Она спускалась с горы, и в ее тонких руках были полные ведра воды, на ее лбу блестели легкие капли пота, и дети, вымазанные гранатовым соком, весело кричали: «Кровь! Кровь!..»
Ее рука опустилась в голубоглазые ведра, и она почти что пропела: «Любовь — это опасная игра, и кто серьезно играет в эту игру, тот выбирает серьезного партнера». Потом, как бы очнувшись: «А? Для чего я это сказала?» Вдруг выхватила руку из воды и брызнула на меня холодными каплями.
«Знаешь, твои руки прекраснее без колец», — сказала я ей. Разве нашлись бы такие кольца в мире, о которых бы я сказала: «О, да, они прекраснее твоих пальцев», и тогда… Тогда бы вся природа с ужасом замерла и страшное молчание выжидало. И вдруг человек в красном плаще с лицом, которого потом никогда не вспомнишь, когда проснешься (а не помнишь ты его потому, что его просто и не было), был все тот же серый тенетный мешок, а, может быть, не мешок — сачок с двумя прорезями… Невидимый ужас, знакомая смерть, и тогда человек в красном плаще размахнется «…Не мертвых, а полуживых, царь-то их осьмиглавил». «Ах, — крикнешь ты, — возьмите ваши кольца назад и верните мне мои пальцы!» Какие у тебя тонкие руки, а пальцы… — таких не бывает. Можно, я подарю тебе это кольцо, это моя любовь, и просьба — помнить до конца дней твоих. С возрастом память уже не так отчетливо видела их лица, но те, которые были не безразличны, запомнились, а больше всех их запомнилось из детства и юношества. Запомнилось и то, когда я посмотрела на ее грудь, и молоко ее показалось мне ужасно невкусным. Я прекрасно помню тот миг, когда грубо отпихнула ее, а вот — как говорила она, что сегодня я от груди отказалась, — этого не помню.
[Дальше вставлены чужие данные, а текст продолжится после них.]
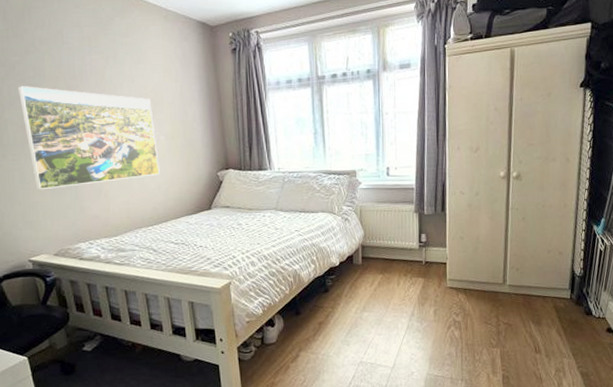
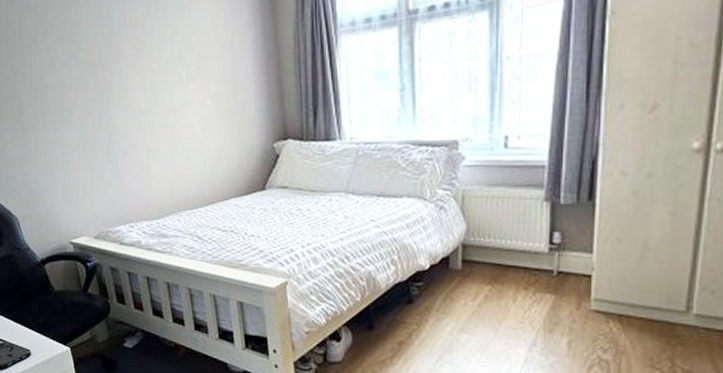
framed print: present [17,86,160,190] -> none [56,44,206,164]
Примерно через пятнадцать минут женщина спустилась вниз. Она казалась скорее уродлива, чем красива, ее тяжелые бедра напоминали о земле. Она отдулась по-паровозьи и вышла почти с деловым выражением.
— Вы любите страдать?
— Да, я люблю удовольствия.
Так, например, я получаю удовольствие от чтения:
Все-таки Германия и Россия очень близки, думаю, что России нужно захватить всю Германию, а не Афганистан. Конечно, Индия и белые слоны — это мечта детства, но чтобы покорить дикий народ нужно быть морально устойчивым, а не курить марихуану и гашиш. Если бы был жив Сталин, то он бы сказал: «Расстрел за предательство Родины!», а Геббельс велел бы выдавать немного кокаина или СПИДа…
…После этой речи Жанна д’Арк подняла бокалы за дорогую Францию. Огонь костра таращил языки. Русская империя пела народные песни. «А Англия?» — только пожимала плечами Индия.
Впрочем у них еще осталось серебро.
— Значит, вы думаете, что Советы хотят захватить весь мир?
— Я думаю, что я хочу доесть этот салат.
— Простите, вы сколько получаете?
— Я?
— Да.
— Сто тысяч в год.
— А хотели бы получать триста?
— Ну конечно, хотя, правда, за что? Впрочем, я не святой…
— Да не ломайтесь, за вашу же работу, которую вы делаете сейчас.
— Ну, хотел бы…
— А, что, по-вашему, грандиознее: Римская империя или Италия?
— «Римская империя» — более торжественно, но я христианин.
— Тогда вас бросают на растерзание ко льву! Фанатизм побеждает.
Да, если идея гениальна. А если нет?
— Вы когда-нибудь чувствовали запах крови?
— Я чувствовала запах мяса.
— Что больше всего привлекает ваше внимание?
— Женщина на балконе, когда она меня не видит.
— Вы верите в Бога?
— Знаете, этот же вопрос я задала девушке Тане. Она ответила: «Да, если он человек».
— Ну а вы?
— Когда мне очень плохо, я прошу его о помощи.